La France participe à toutes les instances intergouvernementales de l'Alliance (Conseil de l'Atlantique Nord, Comité militaire, État-major international notamment), hormis le Comité des plans de défense et le Groupe des plans nucléaires qui traitent respectivement de la planification de défense et de la planification nucléaire. La planification de défense, distincte de la planification opérationnelle, vise en théorie à coordonner les politiques de défense des alliés et à leur assigner des objectifs de forces en fonction des besoins recensés par l'OTAN.
Cependant, la participation française aux opérations de l'OTAN l'avait amenée à « insérer », terme qui suppose qu'ils peuvent être retirés à tout moment, certains officiers au Grand quartier général des forces alliées en Europe ( SHAPE ).
Une nouvelle étape a été franchie après 2002, à la suite des décisions du sommet de Prague relatives à la refonte des structures de commandement de l'OTAN et à la mise en place de la NRF .
D'une part, la France a considéré que le nouveau commandement dédié à la transformation possédait un caractère plus stratégique qu'opérationnel, et qu'elle avait donc vocation à y participer pleinement.
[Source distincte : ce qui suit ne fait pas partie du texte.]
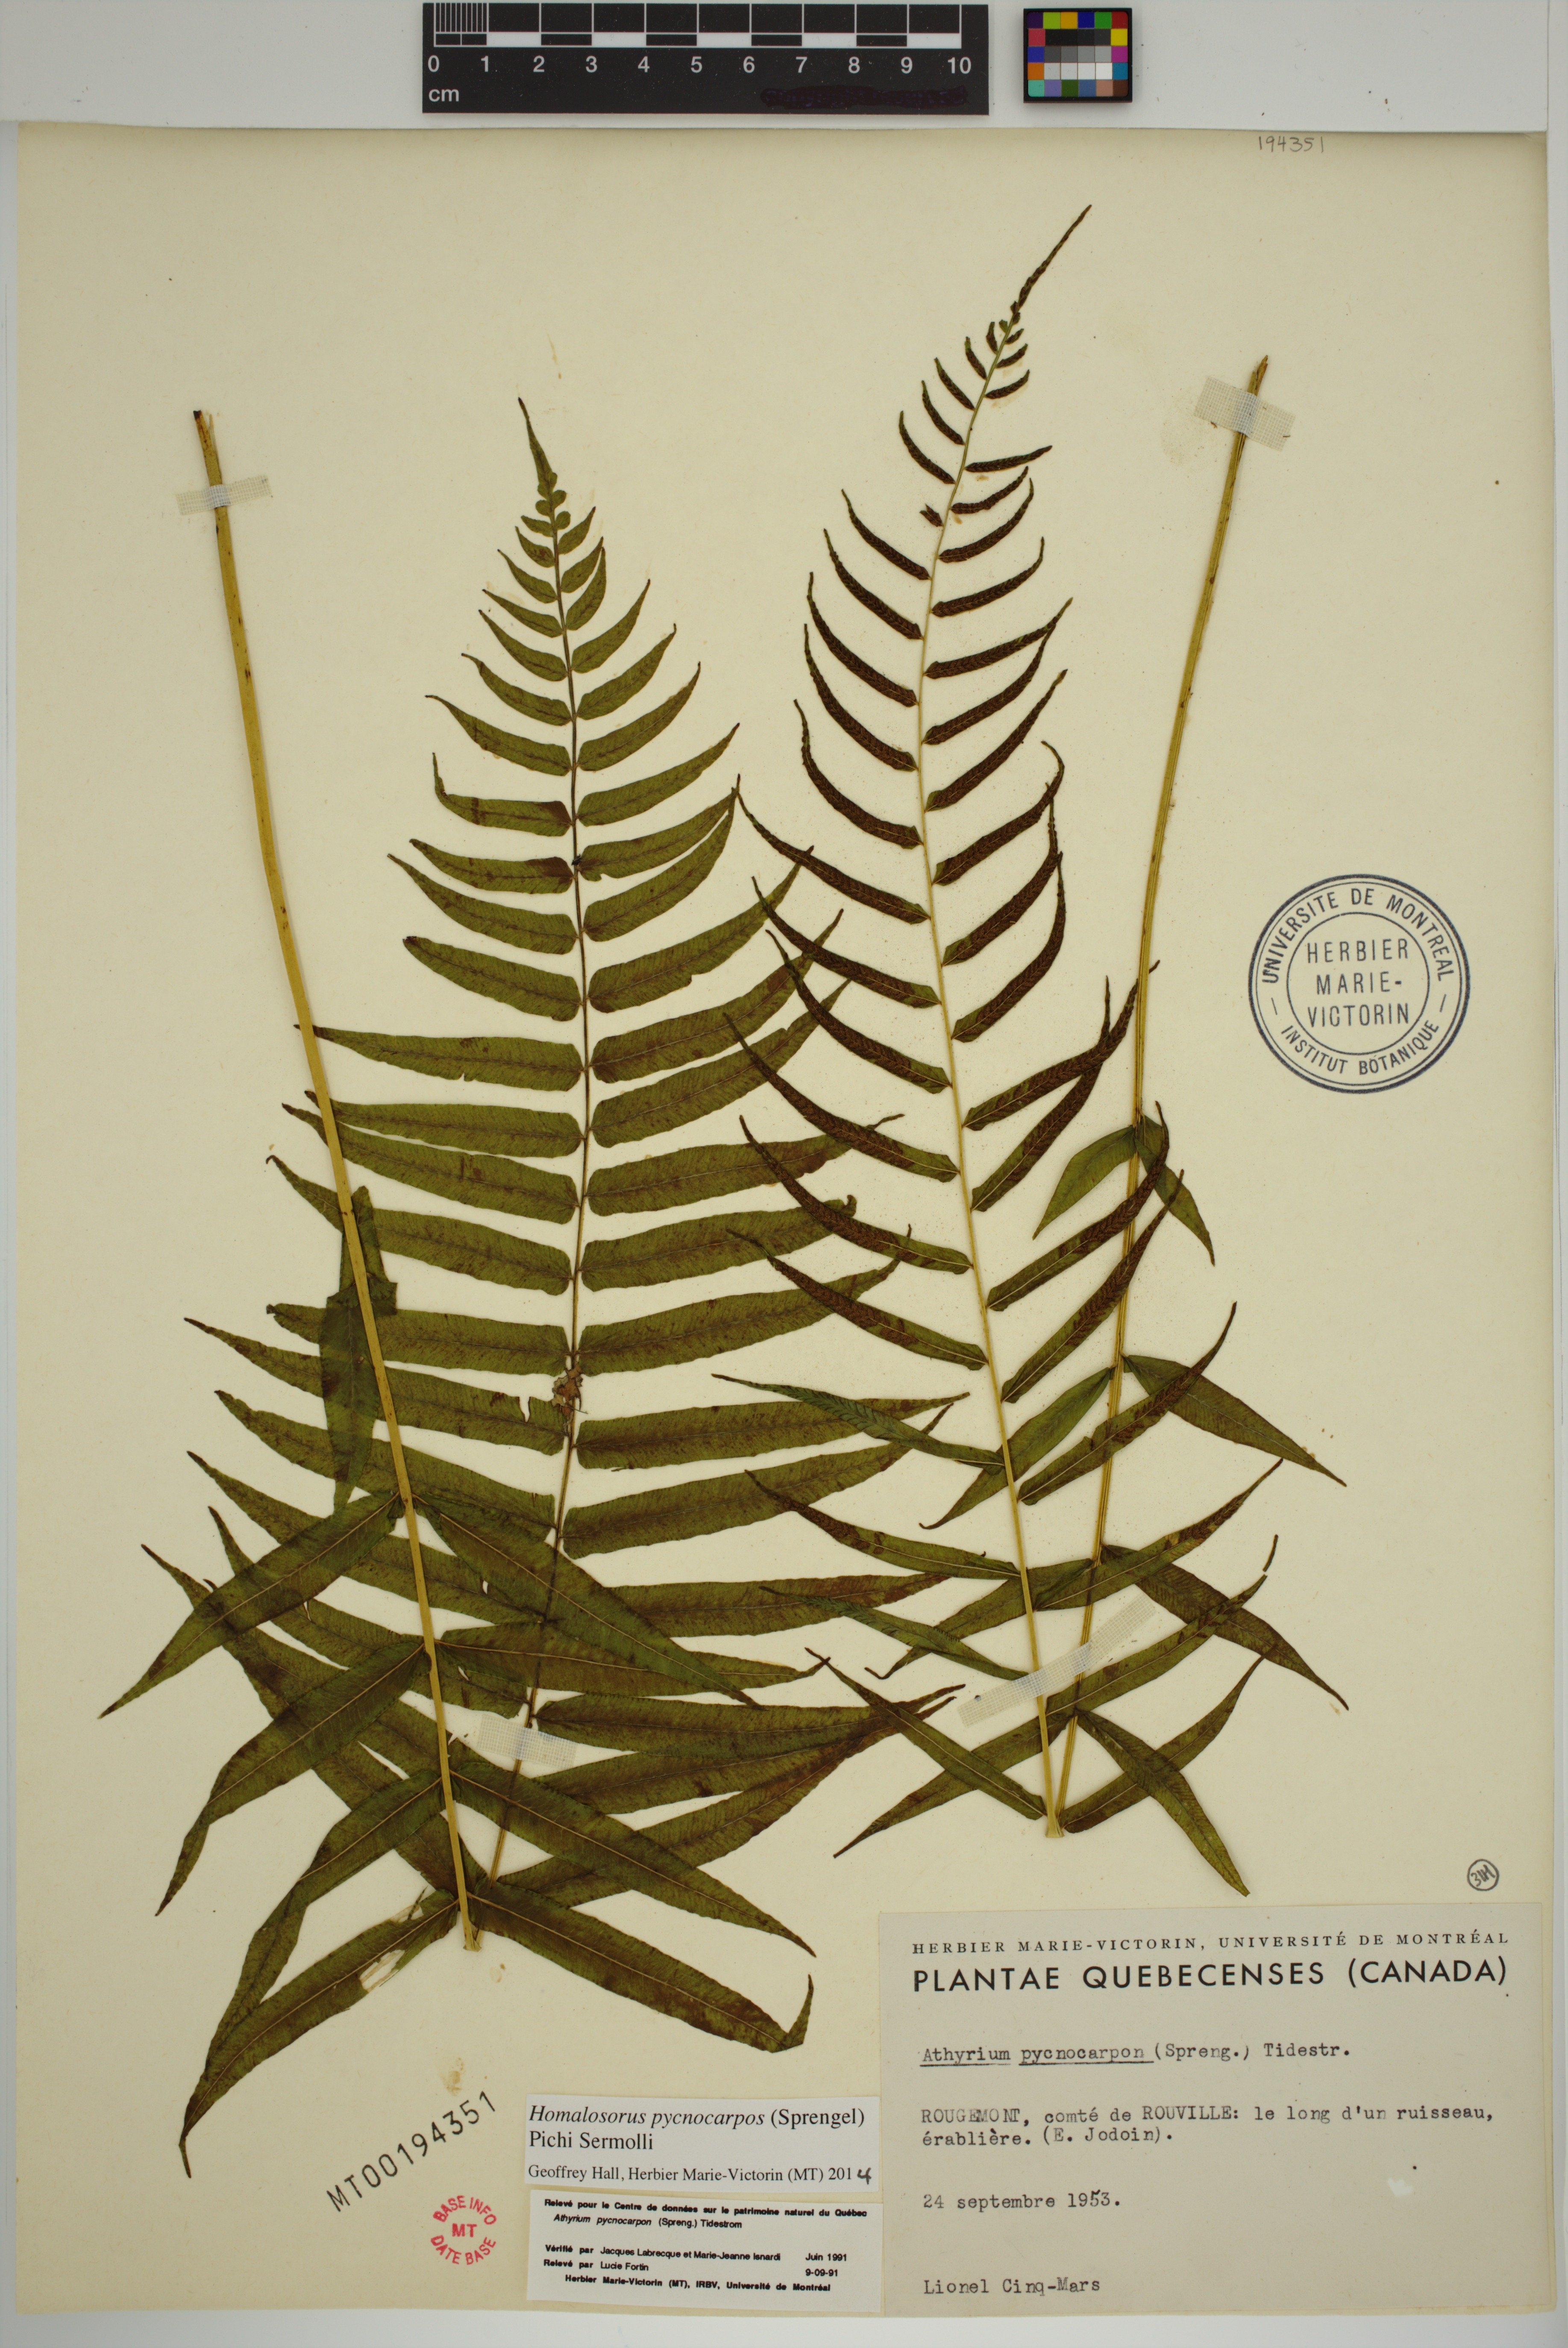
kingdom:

Elle y voit un moyen de bénéficier de la réflexion américaine en vue d'améliorer la compatibilité de nos forces avec celles des États-Unis
D'autre part, elle a accentué de manière limitée et ciblée, l'insertion d'officiers français dans les états-majors en charge des planifications opérationnelles qui concernent la France.
La participation française aux états-majors de l'OTAN a été formalisée dans l'accord dit « Flag to posts » du 18 mars 2004. Cet accord prévoit une enveloppe de 110 postes pour la France . Les officiers effectivement « insérés » dans ces états-majors sont au nombre de 107, dont 34 relevant de l' Allied Command Transformation de Norfolk et 73 relevant de l' Allied Command Operations en Europe. A ces personnels s'ajoutent 43 autres militaires français insérés dans des organismes ou agences de l'OTAN.
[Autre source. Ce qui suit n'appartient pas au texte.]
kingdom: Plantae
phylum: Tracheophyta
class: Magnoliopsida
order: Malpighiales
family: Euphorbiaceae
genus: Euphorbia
L'insertion dans les états-majors représente une évolution sensible par rapport au dispositif des missions militaires ou des officiers de liaison auprès des principaux états-majors. Ceux-ci constituaient depuis plusieurs décennies l'unique lien avec la structure militaire de l'Alliance pour tenir compte des besoins de coordination et d'interopérabilité nécessaires à une éventuelle implication des forces françaises dans les opérations de défense collective ou de gestion de crise.
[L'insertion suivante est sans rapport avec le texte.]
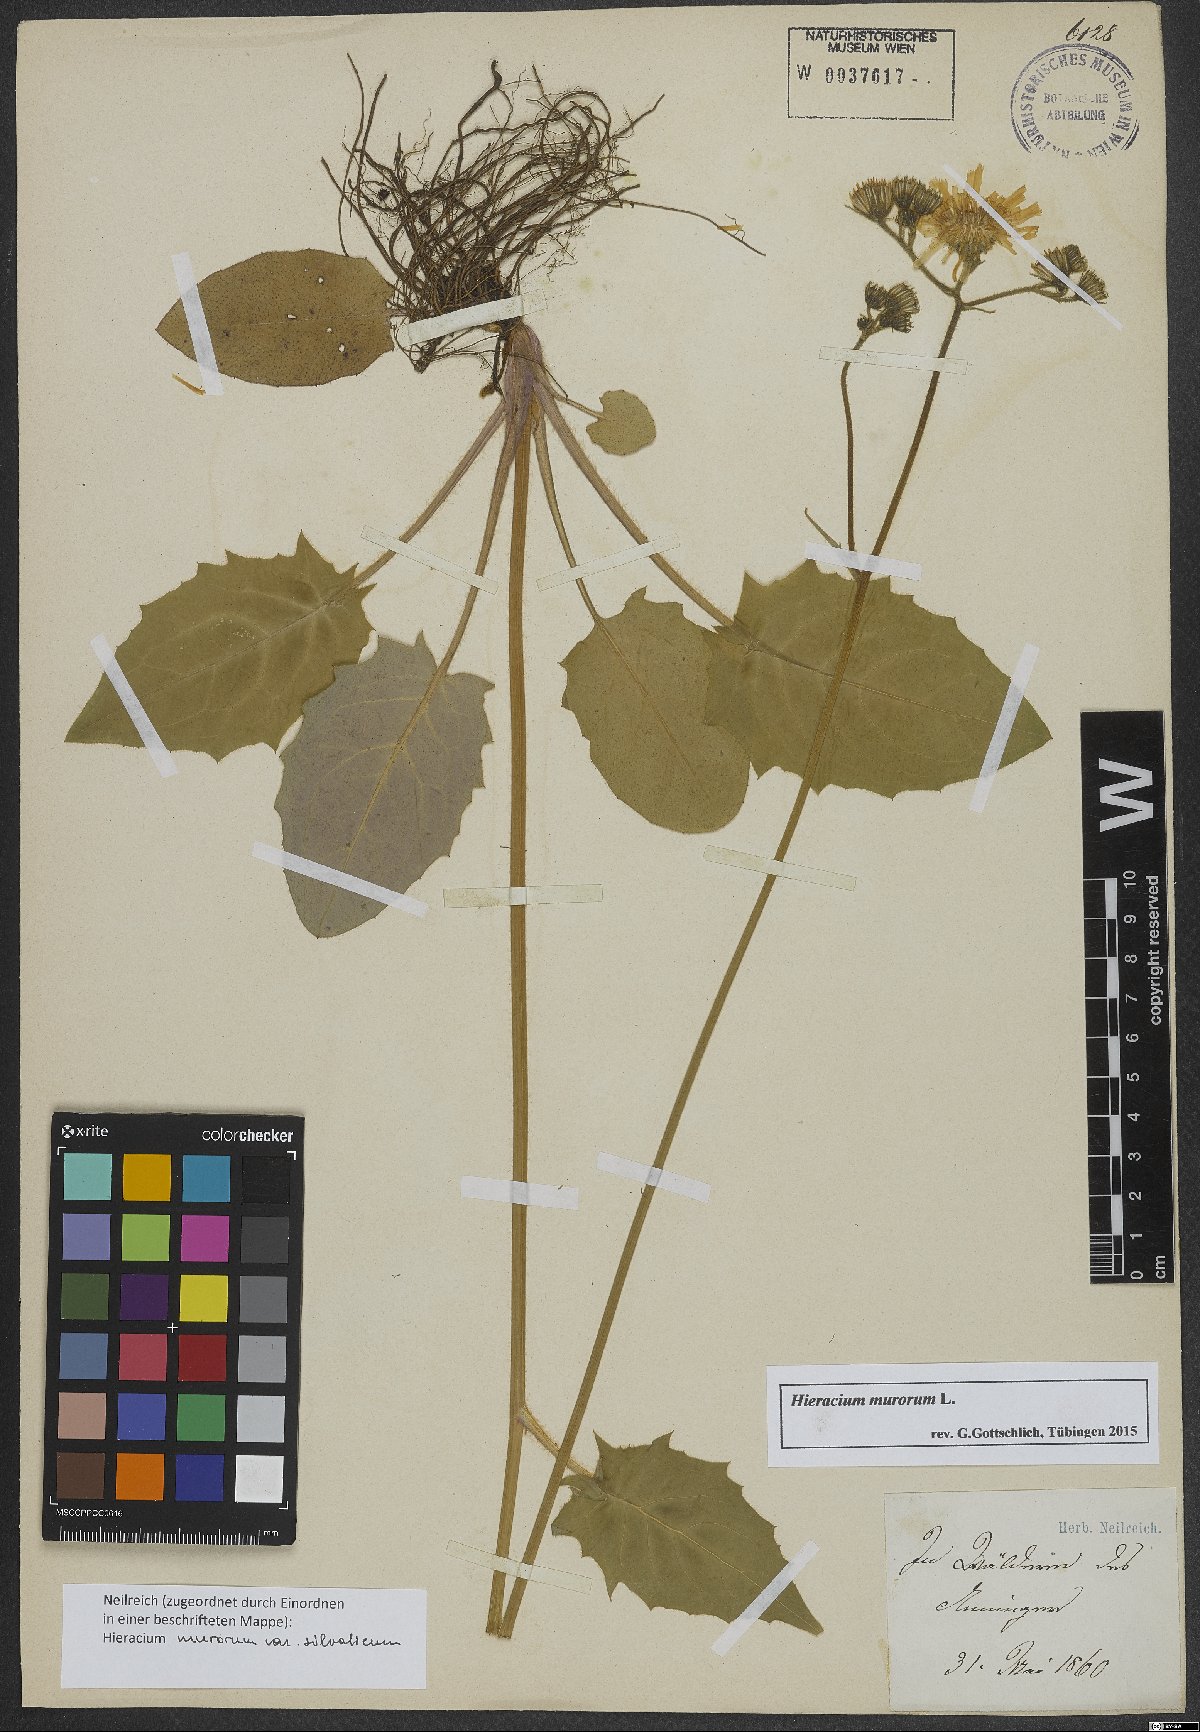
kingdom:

Le choix des postes occupés par les personnels insérés a été effectué en fonction des priorités actuelles de l'Alliance : la transformation et les opérations.
Globalement, même renforcée, la présence française au sein des états-majors de l'OTAN reste extrêmement modeste : 110 militaires sur un total de près de 11 000 personnels inclus dans la structure militaire intégrée, soit 1 % de l'effectif. En comparaison, la présence américaine avoisine les 2 800 personnes, la présence britannique plus de 2 000 personnes, tout comme la présence allemande, les Italiens comptant environ 1 200 militaires intégrés et les Turcs près de 600.
Enfin, la France a accentué la participation de ses militaires aux structures en charge de la formation, comme le comme l'école de l'OTAN à Oberammergau.